*Task to carry out*. Every line containing the word "bottom" is to be copied from the data below.

*Exercise materials*.
——

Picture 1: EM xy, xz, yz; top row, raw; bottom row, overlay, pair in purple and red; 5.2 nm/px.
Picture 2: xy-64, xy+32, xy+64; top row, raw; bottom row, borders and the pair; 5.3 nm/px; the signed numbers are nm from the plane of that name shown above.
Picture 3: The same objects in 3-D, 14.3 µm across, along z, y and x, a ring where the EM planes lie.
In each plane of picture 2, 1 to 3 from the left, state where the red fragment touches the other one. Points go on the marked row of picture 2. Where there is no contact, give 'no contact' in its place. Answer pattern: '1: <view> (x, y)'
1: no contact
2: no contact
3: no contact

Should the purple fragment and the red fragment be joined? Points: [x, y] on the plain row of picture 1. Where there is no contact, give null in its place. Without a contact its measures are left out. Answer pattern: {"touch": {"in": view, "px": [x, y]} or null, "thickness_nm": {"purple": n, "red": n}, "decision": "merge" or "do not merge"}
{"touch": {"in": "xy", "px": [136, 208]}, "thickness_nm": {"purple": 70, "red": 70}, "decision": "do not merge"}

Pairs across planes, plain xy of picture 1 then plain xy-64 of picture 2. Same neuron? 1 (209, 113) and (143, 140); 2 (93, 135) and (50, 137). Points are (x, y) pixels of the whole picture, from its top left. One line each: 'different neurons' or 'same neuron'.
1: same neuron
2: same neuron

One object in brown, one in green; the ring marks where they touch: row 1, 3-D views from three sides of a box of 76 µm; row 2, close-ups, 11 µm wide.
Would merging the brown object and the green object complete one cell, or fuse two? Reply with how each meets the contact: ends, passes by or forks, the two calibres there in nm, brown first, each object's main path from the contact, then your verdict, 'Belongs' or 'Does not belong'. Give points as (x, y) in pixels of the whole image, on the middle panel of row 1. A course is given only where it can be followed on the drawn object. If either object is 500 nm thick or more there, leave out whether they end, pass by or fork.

——

*Response to this task*.
Picture 1: EM xy, xz, yz; top row, raw; bottom row, overlay, pair in purple and red; 5.2 nm/px.
Picture 2: xy-64, xy+32, xy+64; top row, raw; bottom row, borders and the pair; 5.3 nm/px; the signed numbers are nm from the plane of that name shown above.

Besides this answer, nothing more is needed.